__What the task asks__.
Type the records that follow again exactly as written, but drop the pictures.
....
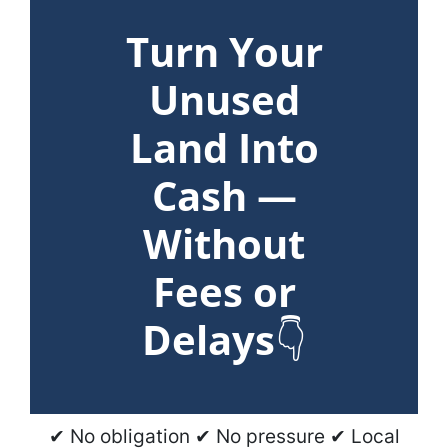
Turn Your
Unused
Land Into
Cash —
Without
Fees or
Delays
👇
✔ No obligation ✔ No pressure ✔ Local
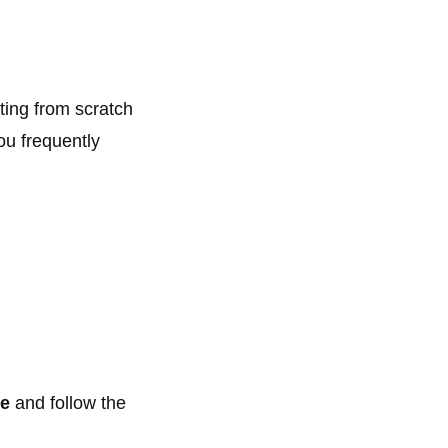
ting from scratch
ou frequently
ce
and follow the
....
__Response for this exercise__.
Turn Your
Unused
Land Into
Cash —
Without
Fees or
Delays
👇
✔ No obligation ✔ No pressure ✔ Local
ting from scratch
ou frequently
ce
and follow the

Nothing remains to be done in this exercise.